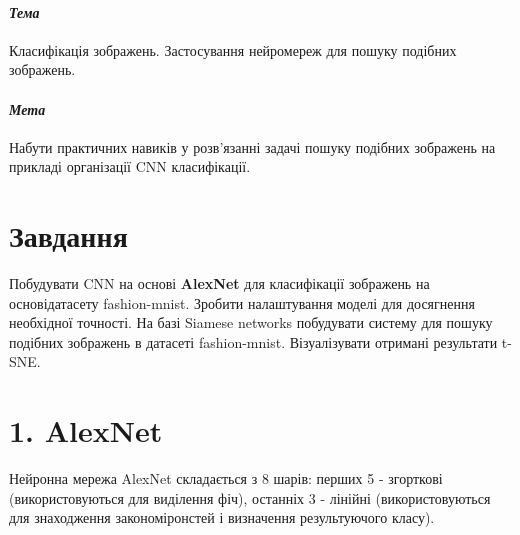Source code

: \documentclass{/home/alx/Documents/LaTex/nulp}
\begin{document}

\paragraph*{\textit{Тема}} Класифікація зображень.
Застосування нейромереж для пошуку подібних зображень.

\paragraph*{\textit{Мета}} Набути практичних навиків у розв’язанні задачі пошуку подібних зображень на прикладі організації CNN класифікації.

\justify

\section*{Завдання}

Побудувати CNN на основі \textbf{AlexNet} для класифікації зображень на основідатасету fashion-mnist. Зробити налаштування моделі для досягнення необхідної точності. На базі Siamese networks побудувати систему для пошуку подібних зображень в датасеті fashion-mnist. Візуалізувати отримані результати t-SNE.


\newpage

\section*{1. AlexNet}

Нейронна мережа AlexNet складається з 8 шарів: перших 5 - згорткові (використовуються для виділення фіч), останніх 3 - лінійні (використовуються для знаходження закономіронстей і визначення результуючого класу).
\end{document}
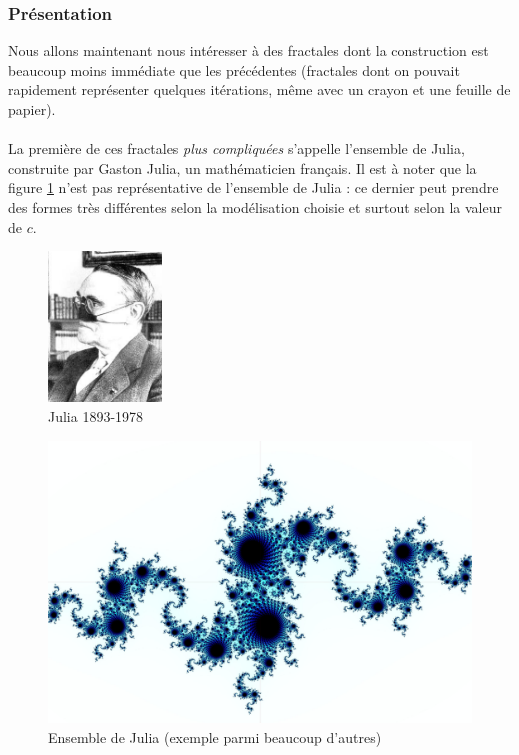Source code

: \documentclass[a4paper,10pt]{report}
\begin{document}
\subsubsection{Présentation}
\begin{minipage}[c]{.70\linewidth}
	\indent Nous allons maintenant nous intéresser à des fractales dont la construction est beaucoup moins immédiate que les précédentes (fractales dont on pouvait rapidement représenter quelques itérations, même avec un crayon et une feuille de papier). \\ \\
	La première de ces fractales \textit{plus compliquées} s'appelle l'ensemble de Julia, construite par Gaston Julia, un mathématicien français. Il est à noter que la figure \ref{julia} n'est pas représentative de l'ensemble de Julia : ce dernier peut prendre des formes très différentes selon la modélisation choisie et surtout selon la valeur de $c$. 
\end{minipage} \hfill
\begin{minipage}[c]{.05\linewidth}
\end{minipage} \hfill
\begin{minipage}[c]{.21\linewidth}
	\begin{figure}[H]
	\includegraphics[height=4cm]{mr_julia.jpg}
	\caption{Julia 1893-1978}
	\end{figure}
\end{minipage}

\begin{figure}[H]
\centering
\caption{Ensemble de Julia (exemple parmi beaucoup d'autres)}
\label{julia}
\centering
\includegraphics[width=14cm]{julia.jpg}
\end{figure}
\end{document}
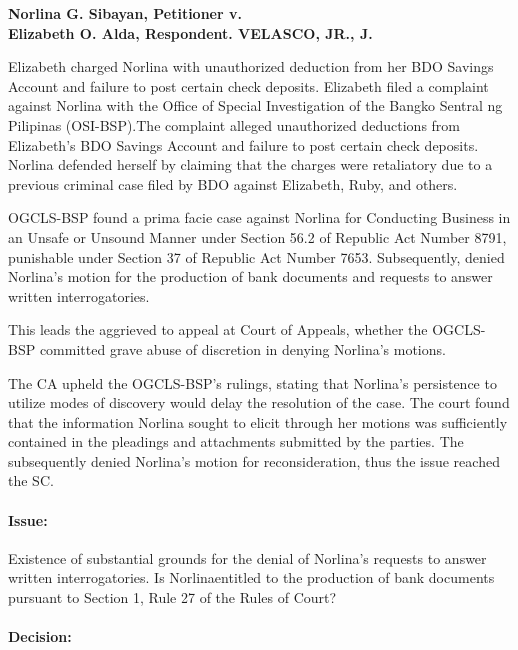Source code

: \documentclass[
12pt,
oneside,
onehalfspacing,
headsepline
]{DigestCollection}
\begin{document}
\label{22575d00-0a10-11ef-932c-63c852f65e48}


\noindent\textbf{Norlina G. Sibayan, Petitioner v. \\Elizabeth O. Alda, Respondent. VELASCO, JR., J.}\vspace{0.4cm}

Elizabeth charged Norlina with unauthorized deduction from her BDO Savings Account and failure to post certain check deposits. Elizabeth filed a complaint against Norlina with the Office of Special Investigation of the Bangko Sentral ng Pilipinas (OSI-BSP).The complaint alleged unauthorized deductions from Elizabeth's BDO Savings Account and failure to post certain check deposits. Norlina defended herself by claiming that the charges were retaliatory due to a previous criminal case filed by BDO against Elizabeth, Ruby, and others.

OGCLS-BSP found a prima facie case against Norlina for Conducting Business in an Unsafe or Unsound Manner under Section 56.2 of Republic Act Number 8791, punishable under Section 37 of Republic Act Number 7653. Subsequently, denied Norlina's motion for the production of bank documents and requests to answer written interrogatories.

This leads the aggrieved to appeal at Court of Appeals, whether the OGCLS-BSP committed grave abuse of discretion in denying Norlina's motions.

The CA upheld the OGCLS-BSP's rulings, stating that Norlina's persistence to utilize modes of discovery would delay the resolution of the case. The court found that the information Norlina sought to elicit through her motions was sufficiently contained in the pleadings and attachments submitted by the parties. The subsequently denied Norlina's motion for reconsideration, thus the issue reached the SC.

\paragraph{Issue:}
\label{03236850-09fe-11ef-932c-63c852f65e48}


Existence of substantial grounds for the denial of Norlina's requests to answer written interrogatories. Is Norlinaentitled to the production of bank documents pursuant to Section 1, Rule 27 of the Rules of Court?

\paragraph{Decision:}
\label{04d97cc0-09fe-11ef-932c-63c852f65e48}
\end{document}
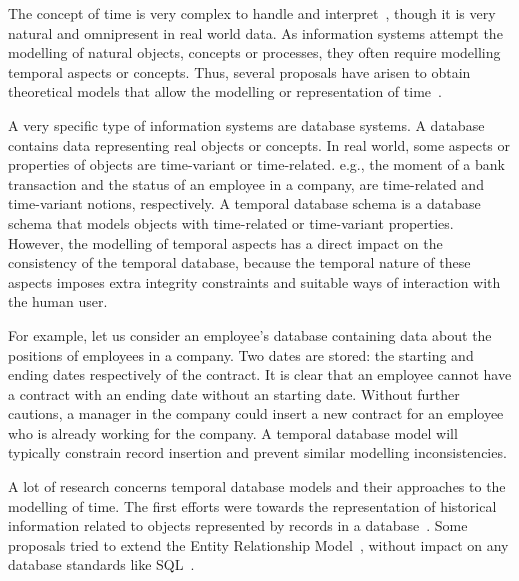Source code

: %
%

The concept of time is very complex to handle and interpret~\cite{Klein1994,Shackle1961}, though it is very natural and omnipresent in real world data. As information systems attempt the modelling of natural objects, concepts or processes, they often require modelling temporal aspects or concepts. Thus, several proposals have arisen to obtain theoretical models that allow the modelling or representation of time~\cite{Bolour1982,VanderCruyssen1997}.

A very specific type of information systems are database systems. A database contains data representing real objects or concepts. In real world, some aspects or properties of objects are time-variant or time-related. e.g., the moment of a bank transaction and the status of an employee in a company, are time-related and time-variant notions, respectively.
A temporal database schema is a database schema that models objects with time-related or time-variant properties. However, the modelling of temporal aspects has a direct impact on the consistency of the temporal database, because the temporal nature of these aspects imposes extra integrity constraints and suitable ways of interaction with the human user. 

For example, let us consider an employee's database containing data about the positions of employees in a company. Two dates are stored: the starting and ending dates respectively of the contract. It is clear that an employee cannot have a contract with an ending date without an starting date. Without further cautions, a manager in the company could insert a new contract for an employee who is already working for the company. A temporal database model will typically constrain record insertion and prevent similar modelling inconsistencies.

A lot of research concerns temporal database models and their approaches to the modelling of time. The first efforts were towards the representation of historical information related to objects represented by records in a database~\cite{Clifford1985}. Some proposals tried to extend the Entity Relationship Model~\cite{Klopprogge1983}, without impact on any database standards like SQL~\cite{Sarda1990}.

* What is required *
Line by line, output the material above exactly, passing over the pictures.

* Answer for this exercise *
Source code

: \documentclass{/home/alx/Documents/LaTex/nulp}
\begin{document}

\paragraph*{\textit{Тема}} Класифікація зображень.
Застосування нейромереж для пошуку подібних зображень.

\paragraph*{\textit{Мета}} Набути практичних навиків у розв’язанні задачі пошуку подібних зображень на прикладі організації CNN класифікації.

\justify

\section*{Завдання}

Побудувати CNN на основі \textbf{AlexNet} для класифікації зображень на основідатасету fashion-mnist. Зробити налаштування моделі для досягнення необхідної точності. На базі Siamese networks побудувати систему для пошуку подібних зображень в датасеті fashion-mnist. Візуалізувати отримані результати t-SNE.


\newpage

\section*{1. AlexNet}

Нейронна мережа AlexNet складається з 8 шарів: перших 5 - згорткові (використовуються для виділення фіч), останніх 3 - лінійні (використовуються для знаходження закономіронстей і визначення результуючого класу).
\end{document}
Source code

: \documentclass[a4paper,10pt]{report}
\begin{document}
\subsubsection{Présentation}
\begin{minipage}[c]{.70\linewidth}
	\indent Nous allons maintenant nous intéresser à des fractales dont la construction est beaucoup moins immédiate que les précédentes (fractales dont on pouvait rapidement représenter quelques itérations, même avec un crayon et une feuille de papier). \\ \\
	La première de ces fractales \textit{plus compliquées} s'appelle l'ensemble de Julia, construite par Gaston Julia, un mathématicien français. Il est à noter que la figure \ref{julia} n'est pas représentative de l'ensemble de Julia : ce dernier peut prendre des formes très différentes selon la modélisation choisie et surtout selon la valeur de $c$. 
\end{minipage} \hfill
\begin{minipage}[c]{.05\linewidth}
\end{minipage} \hfill
\begin{minipage}[c]{.21\linewidth}
	\begin{figure}[H]
	\includegraphics[height=4cm]{mr_julia.jpg}
	\caption{Julia 1893-1978}
	\end{figure}
\end{minipage}

\begin{figure}[H]
\centering
\caption{Ensemble de Julia (exemple parmi beaucoup d'autres)}
\label{julia}
\centering
\includegraphics[width=14cm]{julia.jpg}
\end{figure}
\end{document}
Source code

: \documentclass[
12pt,
oneside,
onehalfspacing,
headsepline
]{DigestCollection}
\begin{document}
\label{22575d00-0a10-11ef-932c-63c852f65e48}


\noindent\textbf{Norlina G. Sibayan, Petitioner v. \\Elizabeth O. Alda, Respondent. VELASCO, JR., J.}\vspace{0.4cm}

Elizabeth charged Norlina with unauthorized deduction from her BDO Savings Account and failure to post certain check deposits. Elizabeth filed a complaint against Norlina with the Office of Special Investigation of the Bangko Sentral ng Pilipinas (OSI-BSP).The complaint alleged unauthorized deductions from Elizabeth's BDO Savings Account and failure to post certain check deposits. Norlina defended herself by claiming that the charges were retaliatory due to a previous criminal case filed by BDO against Elizabeth, Ruby, and others.

OGCLS-BSP found a prima facie case against Norlina for Conducting Business in an Unsafe or Unsound Manner under Section 56.2 of Republic Act Number 8791, punishable under Section 37 of Republic Act Number 7653. Subsequently, denied Norlina's motion for the production of bank documents and requests to answer written interrogatories.

This leads the aggrieved to appeal at Court of Appeals, whether the OGCLS-BSP committed grave abuse of discretion in denying Norlina's motions.

The CA upheld the OGCLS-BSP's rulings, stating that Norlina's persistence to utilize modes of discovery would delay the resolution of the case. The court found that the information Norlina sought to elicit through her motions was sufficiently contained in the pleadings and attachments submitted by the parties. The subsequently denied Norlina's motion for reconsideration, thus the issue reached the SC.

\paragraph{Issue:}
\label{03236850-09fe-11ef-932c-63c852f65e48}


Existence of substantial grounds for the denial of Norlina's requests to answer written interrogatories. Is Norlinaentitled to the production of bank documents pursuant to Section 1, Rule 27 of the Rules of Court?

\paragraph{Decision:}
\label{04d97cc0-09fe-11ef-932c-63c852f65e48}
\end{document}
Source code

: %
%

The concept of time is very complex to handle and interpret~\cite{Klein1994,Shackle1961}, though it is very natural and omnipresent in real world data. As information systems attempt the modelling of natural objects, concepts or processes, they often require modelling temporal aspects or concepts. Thus, several proposals have arisen to obtain theoretical models that allow the modelling or representation of time~\cite{Bolour1982,VanderCruyssen1997}.

A very specific type of information systems are database systems. A database contains data representing real objects or concepts. In real world, some aspects or properties of objects are time-variant or time-related. e.g., the moment of a bank transaction and the status of an employee in a company, are time-related and time-variant notions, respectively.
A temporal database schema is a database schema that models objects with time-related or time-variant properties. However, the modelling of temporal aspects has a direct impact on the consistency of the temporal database, because the temporal nature of these aspects imposes extra integrity constraints and suitable ways of interaction with the human user. 

For example, let us consider an employee's database containing data about the positions of employees in a company. Two dates are stored: the starting and ending dates respectively of the contract. It is clear that an employee cannot have a contract with an ending date without an starting date. Without further cautions, a manager in the company could insert a new contract for an employee who is already working for the company. A temporal database model will typically constrain record insertion and prevent similar modelling inconsistencies.

A lot of research concerns temporal database models and their approaches to the modelling of time. The first efforts were towards the representation of historical information related to objects represented by records in a database~\cite{Clifford1985}. Some proposals tried to extend the Entity Relationship Model~\cite{Klopprogge1983}, without impact on any database standards like SQL~\cite{Sarda1990}.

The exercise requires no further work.